Participei de um evento em homenagem ao Moacyr Scliar na semana passada, e li
este texto:
O Moacyr declarou que sua maior influência literária foi Franz Kafka e a
influência está evidente em muitas das suas histórias, principalmente nos
contos.
Como as histórias do Kafka e como, no fundo, toda a literatura judaica
tradicional ou moderna, as histórias do Scliar têm um tom de parábola, de
ensinamento bíblico, se você conseguir imaginar uma Bíblia sem religião. São
parábolas sem uma moral no fim. Têm a forma de uma narrativa didática,
inspiradora ou aterrorizadora, mas sem uma clara lição final.

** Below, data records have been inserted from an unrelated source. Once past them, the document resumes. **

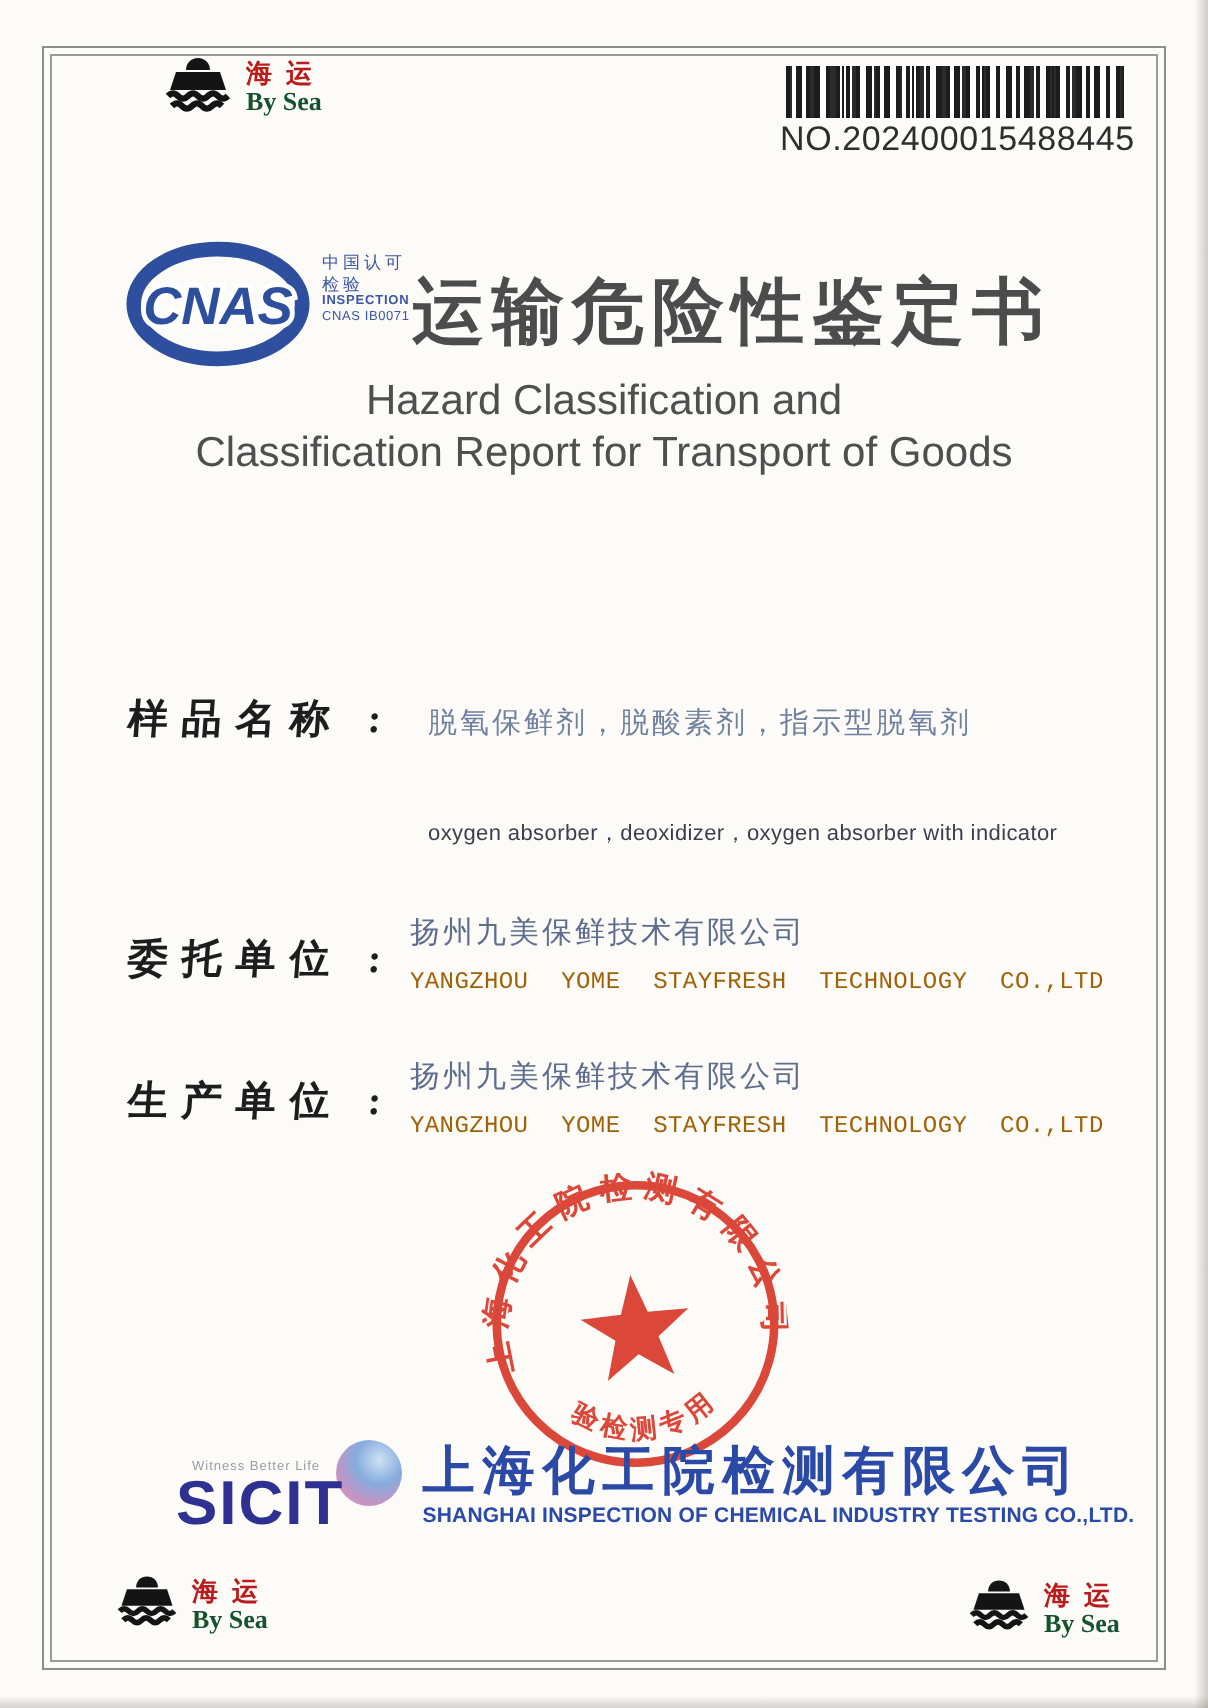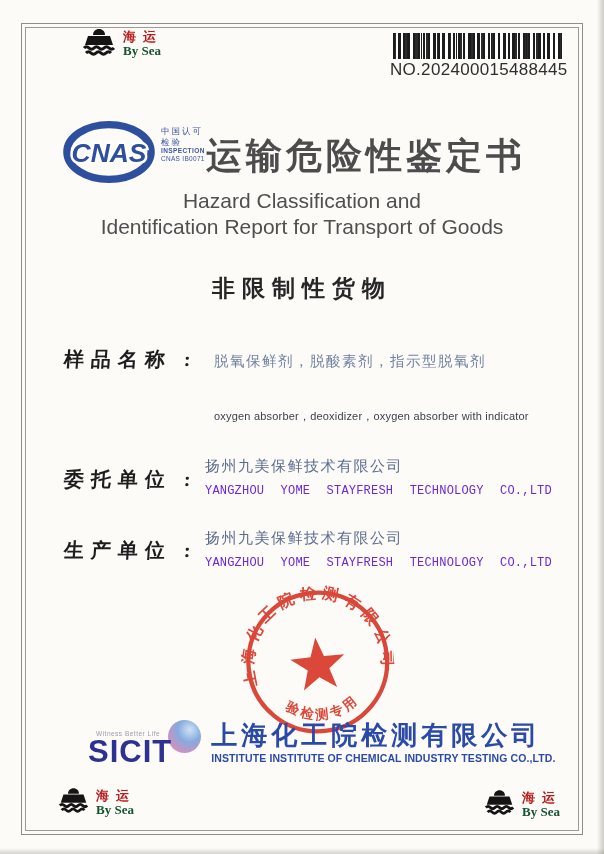--- a/index.html
+++ b/index.html
@@ -71,21 +71,21 @@
   }
   .flabel-en{
     position:absolute;left:70px;font-family:"Liberation Serif",serif;font-size:18px;
     color:#262626;letter-spacing:.3px;transform:none;font-weight:400;
   }
   .fv-zh{position:absolute;left:214px;font-size:14.5px;color:#70809f;letter-spacing:1.5px;}
   .fv-en-sans{position:absolute;left:214px;font-size:11px;color:#3a3f4b;letter-spacing:.2px;}
   .fv-company-zh{position:absolute;left:205px;font-size:15px;color:#5e6d8f;letter-spacing:1.5px;}
   .fv-company-en{
     position:absolute;left:205px;font-family:"Liberation Mono",monospace;
-    font-size:12px;color:#6d28d9;word-spacing:9px;letter-spacing:.2px;
+    font-size:12px;color:#a16207;word-spacing:9px;letter-spacing:.2px;
   }
 
   
   .stamp{position:absolute;left:242px;top:586px;transform:rotate(-6deg);opacity:.93;}
 
   
   .footer{position:absolute;left:88px;top:718px;display:flex;align-items:flex-start;}
   .sicit-block{position:relative;padding-top:12px;}
   .sicit-tagline{font-size:6.5px;color:#9b9ba8;letter-spacing:.5px;margin-left:8px;}
   .sicit-word{font-size:31px;font-weight:800;color:#2e3192;letter-spacing:1px;line-height:30px;}
@@ -131,24 +131,23 @@
       <div class="l1">中国认可</div>
       <div class="l2">检验</div>
       <div class="l3">INSPECTION</div>
       <div class="l4">CNAS IB0071</div>
     </div>
   </div>
 
   <div class="title-zh">运输危险性鉴定书</div>
   <div class="title-en">
     <div class="en1">Hazard Classification and</div>
-    <div class="en2">Identification Report for Transport of Goods</div>
-  </div>
-
-  <div class="classification">非限制性货物</div>
+    <div class="en2">Classification Report for Transport of Goods</div>
+  </div>
+
 
   <div class="flabel" style="top:346px">样品名称 :</div>
   <div class="fv-zh" style="top:352px">脱氧保鲜剂，脱酸素剂，指示型脱氧剂</div>
 
   <div class="fv-en-sans" style="top:409px">oxygen absorber，deoxidizer，oxygen absorber with indicator</div>
 
   <div class="flabel" style="top:466px">委托单位 :</div>
   <div class="fv-company-zh" style="top:457px">扬州九美保鲜技术有限公司</div>
   <div class="fv-company-en" style="top:484px">YANGZHOU YOME STAYFRESH TECHNOLOGY CO.,LTD</div>
 
@@ -174,21 +173,21 @@
   </div>
 
   <div class="footer">
     <div class="sicit-block">
       <div class="sicit-tagline">Witness Better Life</div>
       <div class="sicit-word">SICIT</div>
     </div>
     <div class="globe"></div>
     <div class="footer-co">
       <div class="zh">上海化工院检测有限公司</div>
-      <div class="en">INSTITUTE INSTITUTE OF CHEMICAL INDUSTRY TESTING CO.,LTD.</div>
+      <div class="en">SHANGHAI INSPECTION OF CHEMICAL INDUSTRY TESTING CO.,LTD.</div>
     </div>
   </div>
 
   <div class="seamark seamark-bl">
     <svg class="shipsvg" width="31" height="28" viewBox="0 0 34 30">
       <path fill="#141414" d="M17 1c-3.5 0-6 2.5-6 6h12c0-3.5-2.5-6-6-6z"></path>
       <path fill="#141414" d="M6 8h22l3 9H3z"></path>
       <path d="M2 20q2.5-2.6 5 0t5 0t5 0t5 0t5 0t5 0" stroke="#141414" stroke-width="3.1" fill="none"></path>
       <path d="M4 25q2.5-2.6 5 0t5 0t5 0t5 0t5 0" stroke="#141414" stroke-width="3.1" fill="none"></path>
     </svg>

O Scliar e o Kafka têm em comum não apenas o fato de serem ambos judeus
urbanos com um pendor para o fantástico e o insólito, mas por compartilharem
desta compulsão, característica da cultura judaica, de contar histórias que
significam mais do que elas mesmas, histórias que significam outras histórias,
escondidas, e brincam com analogias e símbolos antigos desta cultura.

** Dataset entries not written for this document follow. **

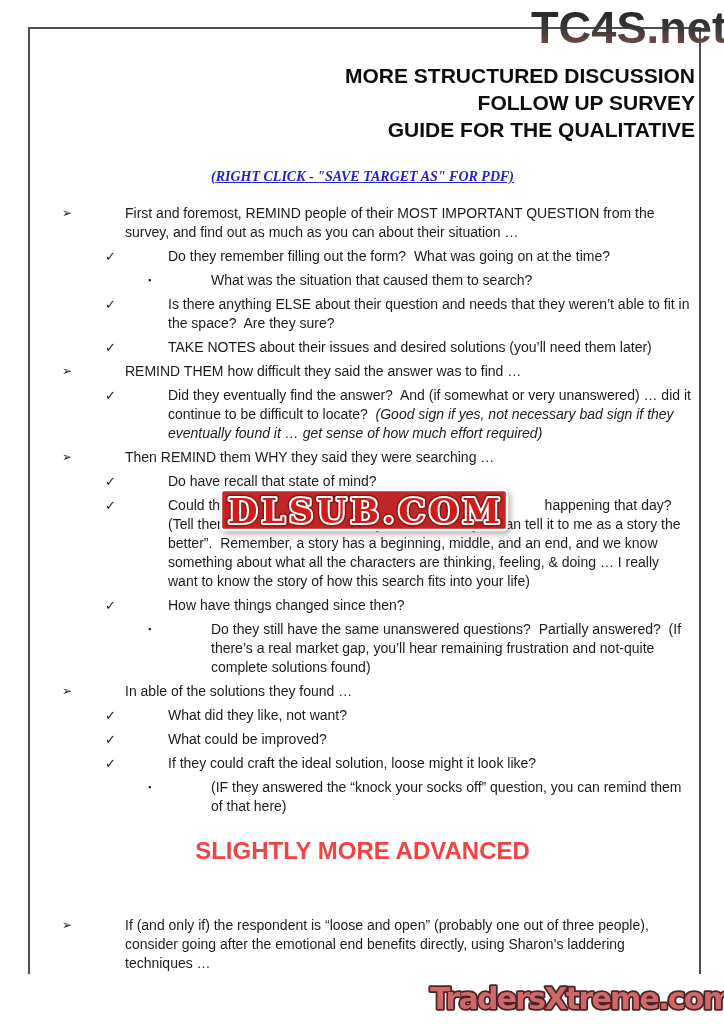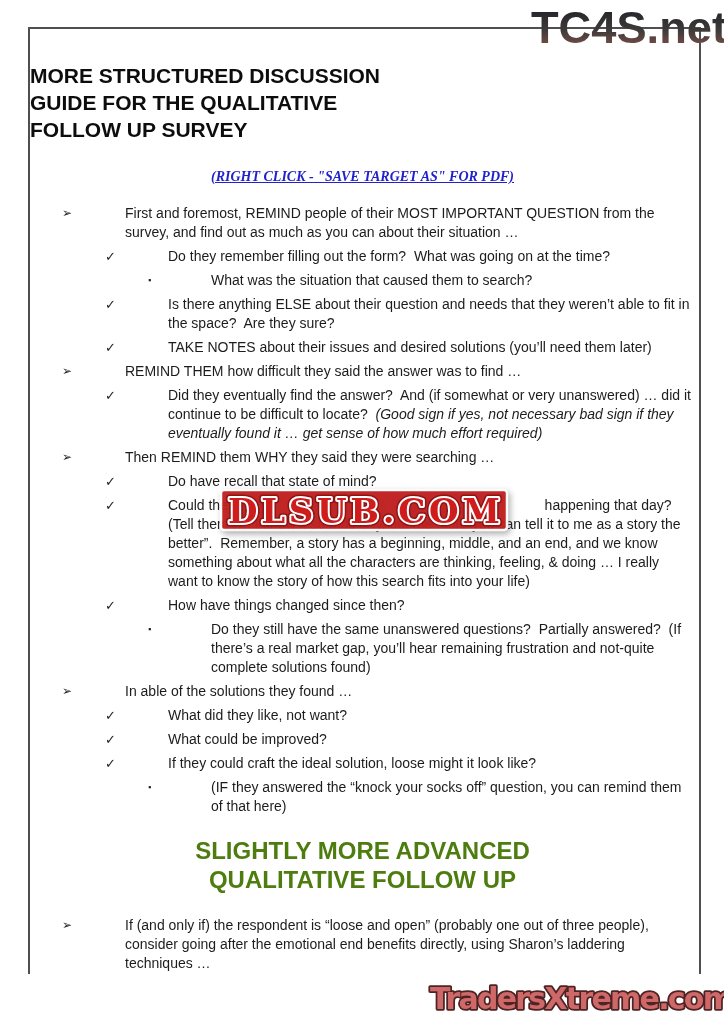--- a/index.html
+++ b/index.html
@@ -1,56 +1,56 @@
 <!DOCTYPE html>
 <html><head>
 <meta charset="utf-8">
 <style>
   html,body{margin:0;padding:0;background:#ffffff;}
   .page{position:relative;width:724px;height:1024px;background:#ffffff;overflow:hidden;
         font-family:"Liberation Sans","DejaVu Sans",sans-serif;color:#1c1c1c;}
   .border-box{position:absolute;left:28px;top:27px;width:669px;height:945px;
         border:2px solid #4f4f4f;border-bottom:none;z-index:1;}
-  .title{position:absolute;top:62px;left:30px;width:665px;text-align:left;
+  .title{position:absolute;top:62px;left:30px;width:665px;text-align:right;
         font-size:21px;font-weight:bold;line-height:27px;color:#0d0d0d;z-index:2;}
   .pdf-link{position:absolute;top:169px;left:30px;width:665px;text-align:center;display:block;
         font-family:"Liberation Serif","DejaVu Serif",serif;font-style:italic;font-weight:bold;
         font-size:14px;color:#2222cc;text-decoration:underline;z-index:2;cursor:pointer;}
   .content{position:absolute;left:60px;top:204px;width:632px;font-size:14px;line-height:19px;z-index:2;}
   .content.adv{top:916px;}
   .bullet{display:flex;margin:0 0 5px 0;}
   .level1{margin-left:2px;}
   .level2{margin-left:45px;}
   .level3{margin-left:85px;}
   .marker{flex:0 0 23px;color:#1d1d1d;}
   .level1 > .marker{font-size:12px;}
   .level2 > .marker{font-size:13px;}
   .level3 > .marker{font-size:9px;padding-left:3px;}
   .btext{flex:1;white-space:pre-wrap;margin-left:40px;}
   .level3 .btext{max-width:516px;}
   .it{font-style:italic;}
   .gap{display:inline-block;height:1px;}
   .heading2{position:absolute;top:836px;left:30px;width:665px;text-align:center;
-        font-size:24px;font-weight:bold;line-height:29px;color:#4d7c0f;z-index:2;}
+        font-size:24px;font-weight:bold;line-height:29px;color:#ef4444;z-index:2;}
   .wm{position:absolute;z-index:5;}
   #wm-tc4s{left:528px;top:0;}
   #wm-dlsub{left:219px;top:487px;filter:drop-shadow(2px 3px 3px rgba(70,70,70,0.45));}
   #wm-traders{left:426px;top:978px;filter:drop-shadow(0 0 2px rgba(255,255,255,0.9));}
 </style>
 </head>
 <body>
 
 <div class="page">
 
   <div class="border-box"></div>
 
   <div class="title">
       <div>MORE STRUCTURED DISCUSSION</div>
+      <div>FOLLOW UP SURVEY</div>
       <div>GUIDE FOR THE QUALITATIVE</div>
-      <div>FOLLOW UP SURVEY</div>
     </div>
 
   <a class="pdf-link">(RIGHT CLICK - "SAVE TARGET AS" FOR PDF)</a>
 
   <div class="content">
       <div class="bullet level1">
         <span class="marker">➢</span>
         <span class="btext"><span>First and foremost, REMIND people of their MOST IMPORTANT QUESTION from the survey, and find out as much as you can about their situation …</span></span>
       </div>
       <div class="bullet level2">
@@ -114,21 +114,20 @@
         <span class="btext"><span>If they could craft the ideal solution, loose might it look like?</span></span>
       </div>
       <div class="bullet level3">
         <span class="marker">▪</span>
         <span class="btext"><span>(IF they answered the “knock your socks off” question, you can remind them of that here)</span></span>
       </div>
     </div>
 
   <div class="heading2">
       <div>SLIGHTLY MORE ADVANCED</div>
-      <div>QUALITATIVE FOLLOW UP</div>
     </div>
 
   <div class="content adv">
       <div class="bullet level1">
         <span class="marker">➢</span>
         <span class="btext"><span>If (and only if) the respondent is “loose and open” (probably one out of three people), consider going after the emotional end benefits directly, using Sharon’s laddering techniques …</span></span>
       </div>
     </div>
 
   <svg id="wm-tc4s" class="wm" width="202" height="54" viewBox="0 0 202 54">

E, sendo os dois judeus seculares, também compartilham da dualidade inerente
à condição judaica, a obrigação atávica de respeitar o que o crítico Harold
Bloom chama de “judaísmo normativo”, cuja expressão mais óbvia é o sionismo, sem
sacrificar sua independência criativa e sua liberdade de pensamento.

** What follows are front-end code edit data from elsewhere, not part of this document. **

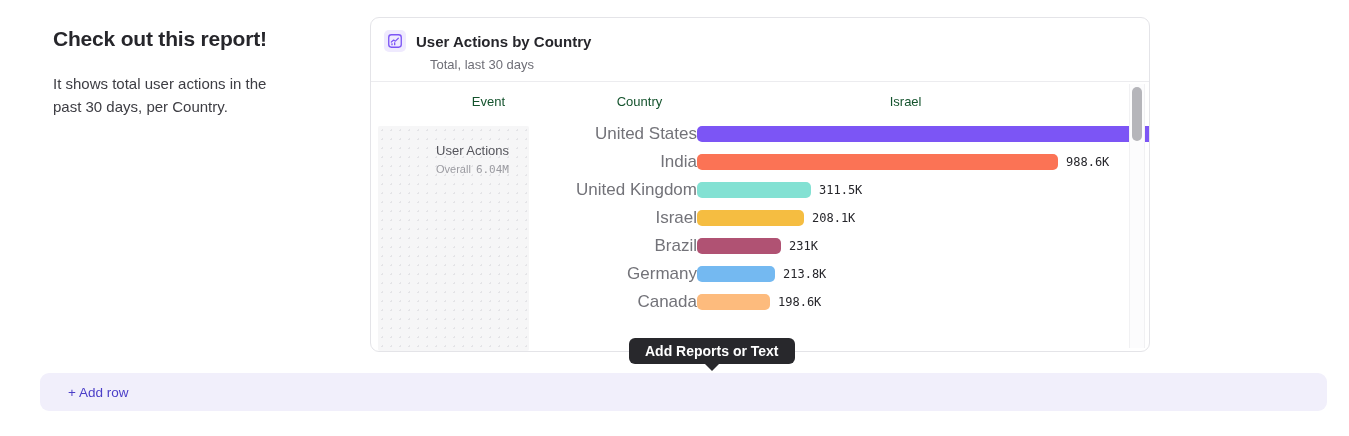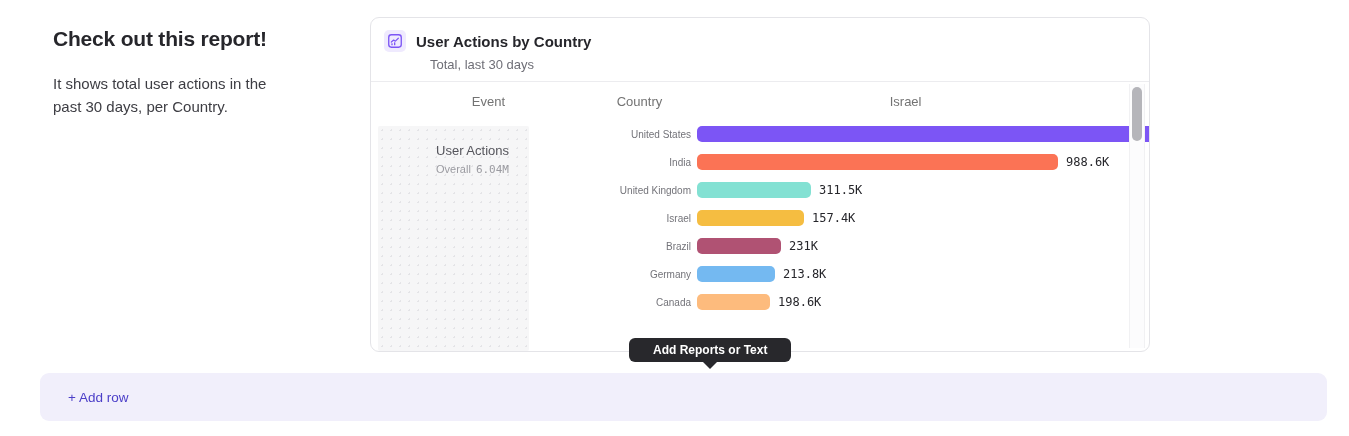--- a/index.html
+++ b/index.html
@@ -17,58 +17,58 @@
     background: #fff; border: 1px solid #e4e4e8; border-radius: 9px; overflow: hidden; }
   .card-header { padding: 12px 13px 0 13px; height: 64px; border-bottom: 1px solid #ececef; }
   .card-title-row { display: flex; align-items: center; }
   .card-icon { width: 22px; height: 22px; border-radius: 5px; background: #efeafe;
     display: flex; align-items: center; justify-content: center; flex: 0 0 auto; }
   .card-title { margin-left: 10px; font-size: 15px; font-weight: bold; color: #26262b; }
   .card-subtitle { margin-top: 5px; font-size: 13px; color: #6e6e76; margin-left: 46px; }
 
   .chart-body { position: relative; height: 269px; }
   .col-headers { display: flex; align-items: center; height: 38px; padding-left: 7px;
-    font-size: 13px; color: #737373; }
+    font-size: 13px; color: #14532d; }
   .h-event { width: 151px; text-align: right; padding-right: 8px; }
   .h-country { width: 168px; text-align: right; }
   .h-value { width: 548px; text-align: center; }
 
   .rows-wrap { display: flex; height: 231px; padding-left: 7px; align-items: stretch; }
   .event-cell { width: 151px; margin-top: 6px; background: #f6f6f7; border-radius: 2px;
     background-image: radial-gradient(#e4e4e7 1px, transparent 1px); background-size: 9px 9px;
     text-align: right; padding: 17px 20px 0 8px; flex: 0 0 auto; }
   .event-name { font-size: 13px; color: #55555c; }
   .event-overall { margin-top: 5px; font-size: 11px; color: #9b9ba1; }
   .event-overall .mono { margin-left: 5px; }
 
   .rows { flex: 1; display: flex; flex-direction: column; }
   .row { height: 28px; display: flex; align-items: center; }
-  .country { width: 168px; padding-right: 6px; text-align: right; font-size: 10px;
+  .country { width: 168px; text-align: right; font-size: 17px;
     color: #737379; flex: 0 0 auto; white-space: nowrap; }
   .bar-area { flex: 1; display: flex; align-items: center; min-width: 0; }
   .bar { height: 16px; border-radius: 5px; flex: 0 0 auto; }
   .val { margin-left: 8px; font-family: "DejaVu Sans Mono", monospace; font-size: 12px;
     color: #26262b; white-space: nowrap; }
 
   
   .scrollbar { position: absolute; top: 2px; right: 4px; width: 16px; height: 264px;
     background: #fcfcfd; border-left: 1px solid #f1f1f3; border-right: 1px solid #f1f1f3; }
   .scroll-thumb { width: 10px; height: 54px; margin: 3px auto 0 auto;
     background: #b5b5ba; border-radius: 5px; }
 
   
   .tooltip { position: absolute; left: 629px; top: 338px; z-index: 10;
-    background: #28282c; color: #ffffff; font-size: 12px; font-weight: bold;
-    padding: 5px 24px; border-radius: 6px; white-space: nowrap; }
+    background: #28282c; color: #ffffff; font-size: 14px; font-weight: bold;
+    padding: 5px 16px; border-radius: 6px; white-space: nowrap; }
   .tooltip::after { content: ""; position: absolute; left: 50%; bottom: -7px;
     transform: translateX(-50%); border: 7px solid transparent; border-bottom: none;
     border-top: 7px solid #28282c; }
 
   
-  .add-row { position: absolute; left: 40px; top: 373px; width: 1287px; height: 48px;
+  .add-row { position: absolute; left: 40px; top: 373px; width: 1287px; height: 38px;
     background: #f1effb; border-radius: 9px; display: flex; align-items: center;
     padding-left: 28px; cursor: pointer; }
   .add-row span { font-size: 13.5px; font-weight: 500; color: #4b3ec8; }
 </style>
 </head>
 <body>
 
 <div class="intro">
   <h1>Check out this report!</h1>
   <p>It shows total user actions in the past 30 days, per Country.</p>
@@ -126,21 +126,21 @@
     <div class="bar-area">
       <div class="bar" style="width: 114px; background: rgb(131, 225, 211);"></div>
       <span class="val">311.5K</span>
     </div>
   </div>
 
   <div class="row">
     <span class="country">Israel</span>
     <div class="bar-area">
       <div class="bar" style="width: 107px; background: rgb(245, 189, 65);"></div>
-      <span class="val">157.4K</span>
+      <span class="val">208.1K</span>
     </div>
   </div>
 
   <div class="row">
     <span class="country">Brazil</span>
     <div class="bar-area">
       <div class="bar" style="width: 84px; background: rgb(176, 82, 115);"></div>
       <span class="val">231K</span>
     </div>
   </div>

Mas se o Moacyr e o Kafka são parecidos, cada um escrevendo sobre a sua
respectiva aldeia metafórica, Praga e o Bom Fim, Praga no rescaldo do império
Austro-Húngaro e o Bom Fim representando o mundo inteiro, são diferentes num
ponto importante.
O Moacyr queria que suas parábolas seculares fossem entendidas, mesmo que não
concluíssem com uma lição moral e só produzissem no leitor o prazer da
leitura.
Kafka não só não queria ser entendido como não queria nem ser lido, tanto que
à beira da morte pediu ao seu melhor amigo que destruísse toda a sua obra.
Felizmente, o amigo foi mais leal à posteridade do que ao Kafka.
A posteridade do Moacyr, a permanência da sua arte e o prazer do seu texto
nunca dependeram da decisão de ninguém. Estarão assegurados enquanto houver vida
inteligente sobre a Terra. Como, aliás, prova o evento desta noite.